Reputation: 4050
I am wondering if anyone can help me answer this technical question. I have a list of things that can or cannot happen at any given date/time during the course of a year. Let's say there are a million items. To simplify let's say this thing can or cannot happen every half of an hour, 365 days a year. Therefore there are 17,520 possible binary values. I need to query against this in real time to say whether or not something can happen at time x. For obvious reasons it is not efficient to create a table with 17,520 columns.
Can anyone recommend any methods that would allow me to handle such data? Thanks.
Upvotes: 2
Views: 80
Reputation: 108651
The SQLish way to do this is to record rows in a table that look roughly like this, with the name of the event and the timestamp.
event | when
happened | 2014-01-01 10:13
happened | 2014-01-01 10:33
didnt | 2014-01-01 11:13
Then, to get a summary of the events by hour for yesterday, you can do this:
SELECT DATE_FORMAT(when,'%Y-%m-%d %H:00') AS when,
SUM(IF('happened'=event,1,0)) AS happened,
SUM(IF('didnt'=event,1,0)) AS didnt
FROM event
WHERE when >= CURDATE() - INTERVAL 1 DAY
AND when < CURDATE()
GROUP BY DATE_FORMAT(when,'%Y-%m-%d %H:00')
ORDER BY DATE_FORMAT(when,'%Y-%m-%d %H:00')
Some notes here: The DATE_FORMAT(when,'%Y-%m-%d %H:00')
expression reduces dates to the nearest hour. The WHERE
expression picks up everything from midnight yesterday up to but not including midnight today.

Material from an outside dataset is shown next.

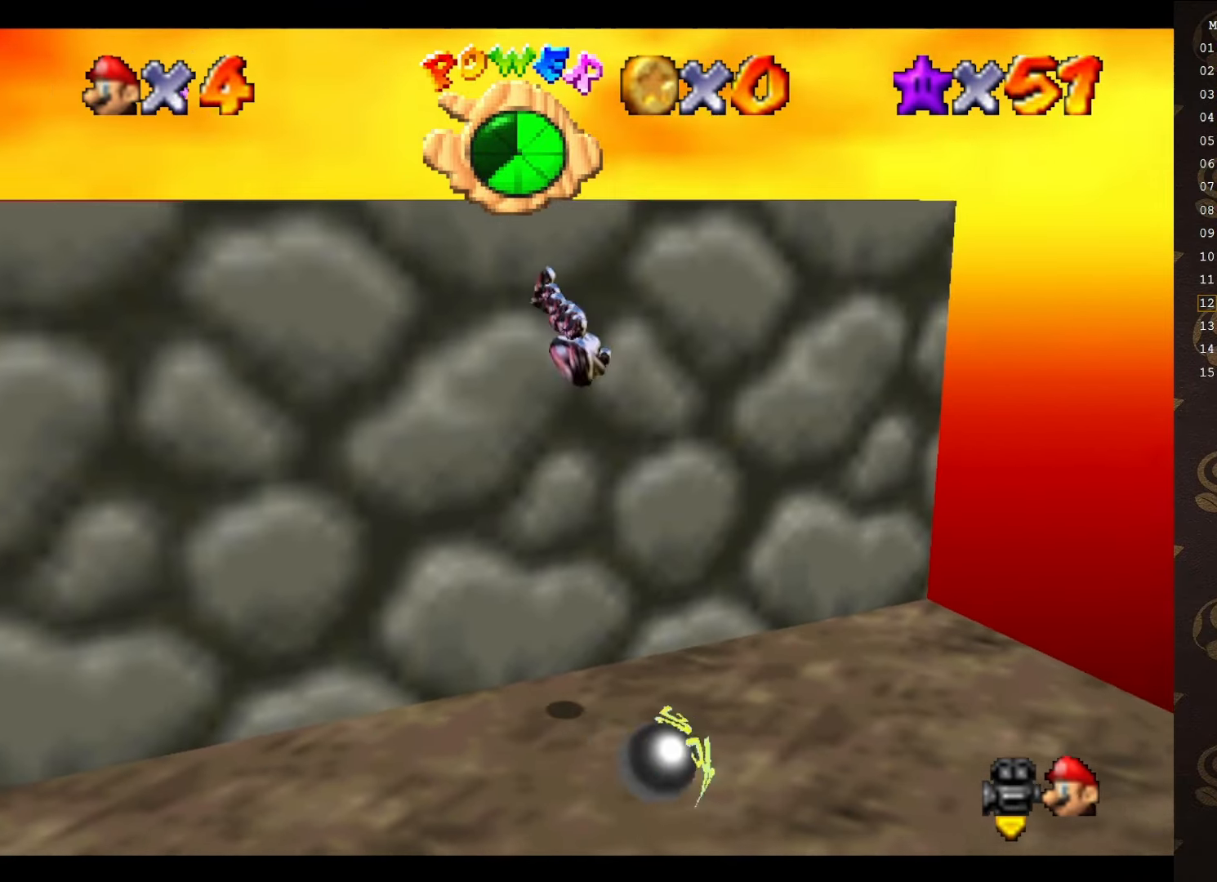
{"buttons": ["A"], "left_stick": "up", "events": [[216, "A", "down"]]}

If you want to summarize by half-hour, use this GROUP BY
expression instead:
DATE_FORMAT(obstime,'%Y-%m-%d %H:00') +
INTERVAL (MINUTE(obstime) - MINUTE(obstime) MOD 30) MINUTE
In the SQL world there's no need to encode this sort of timeseries data in hyperoptimized data structures like bit strings. That's basically true in all modern computers; disk space is really cheap.
Upvotes: 0
Reputation: 2195
I'd recommend using something like a bitmap to store this type of data.

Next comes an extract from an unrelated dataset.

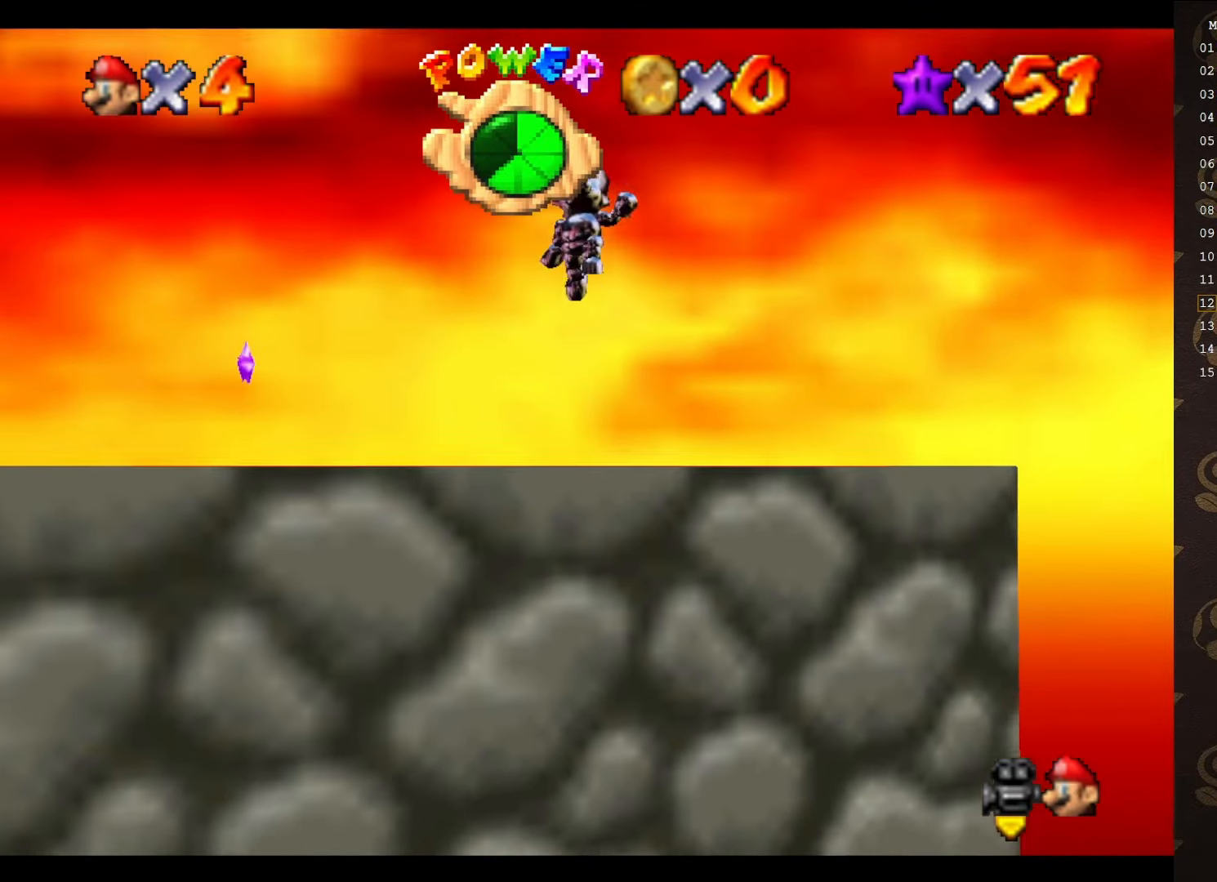
{"buttons": ["A"], "left_stick": "up", "events": []}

This should be easy to manipulate and would store efficiently (possibly compressed).
retrieve the bitmap for the event and 'AND' it with your timeslot. To find out if it is a valid time or not.
Upvotes: 1
Reputation: 25205
3 tables:
table 1 : things (id, thingname)
table 2 : all possible times thing(s) from table 1 can happen times -(id,time)
table 3 : mapping table of things -> times they can happen thing_times(thing_id,time_id)
if you want to look up can thing x happen at time y
select * from thing_times inner join times on thing_times.timeid = times.id inner join
things on thing_times.thingid = things.id where times.time = $canItHappenTime and
things.thingname = $thingIWantToCheckTimeFor
Or you can leave out the join to table1 if you already know the id of the thing
also, make sure you add indexes on the columns (thingname and time) you are searching on so the query doesn't have to do table scans...
Upvotes: 0
Reputation: 1842
I recommend to create a time lapse dimension table, the 17520 records, which you can use to make reports for example of at what time lapses did nothing happened.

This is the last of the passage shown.